The third division was under the command of Captain Jefferson Hunt, guide for the entire party. These leaders were all able men who were highly regarded by gentiles. They also camped at Agua de Hernandez and it was the Mormons who junked the previous name and gave one with significance. They called it “Resting Springs” and this more fitting name has lasted.

On May 21, 1851, the Mormon elder, Parley P. Pratt, heading a party of missionaries en route to the South Sea Islands writes in his diary: “We encamped at a place called Resting Springs.... This is a fine place for rest.... Since leaving the Vegas (Las Vegas) we have traveled 75 miles through the most horrible desert.... Twenty miles from the Vegas we were assailed ... by a shower of arrows from the savage mountain robbers.... Leaving Resting Springs the party arrived at Salt Spring gold mines toward evening....”

In 1850, Phineas Banning, pioneer resident of Los Angeles and later owner of Catalina Island, hauled freight from Los Angeles to the gold mine at Salt Spring opposite Rocky Point just south of the Amargosa River on the Baker road and in 1854 Mormons discovered gold 25 miles south of Resting Springs, long before Dr.

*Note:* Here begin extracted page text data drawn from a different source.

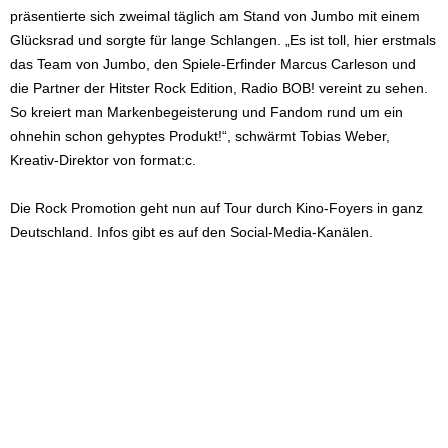
präsentierte sich zweimal täglich am Stand von Jumbo mit einem
Glücksrad und sorgte für lange Schlangen. „Es ist toll, hier erstmals
das Team von Jumbo, den Spiele-Erfinder Marcus Carleson und
die Partner der Hitster Rock Edition, Radio BOB! vereint zu sehen.
So kreiert man Markenbegeisterung und Fandom rund um ein
ohnehin schon gehyptes Produkt!“, schwärmt Tobias Weber,
Kreativ-Direktor von format:c.
Die Rock Promotion geht nun auf Tour durch Kino-Foyers in ganz
Deutschland. Infos gibt es auf den Social-Media-Kanälen.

French searched for the Gunsight in Death Valley.

The Amargosa River is one of the world’s most remarkable water courses. Originating at Springdale, north of Beatty, Nevada, it twists southward in zigzag pattern until it reaches a point about 34 miles south of Shoshone. There it turns west, crosses Highway 127, enters Death Valley at its most southerly point and then turns north to disappear 60 miles from the place of its origin.

You may cross and re-cross it many times totally unaware of its existence, but in the cloudburst season it can and does become a terrible agent of destruction.

In 1853 Major George Chorpenning obtained a contract to carry mail between the Mormon colony of San Bernardino, California, and Salt Lake. To reach Resting Springs, a station on the route, required five days. Today it is a journey of four hours.

Resting Springs was also a relay station for white outlaws and Indian raiders from Utah, Wyoming, and the Dakotas. Even before Fremont, Carson, or the Mormons old Bill Williams, for whom Bill Williams River, Bill Williams Mountain, and the town of Williams, Arizona, are named was at Resting Springs.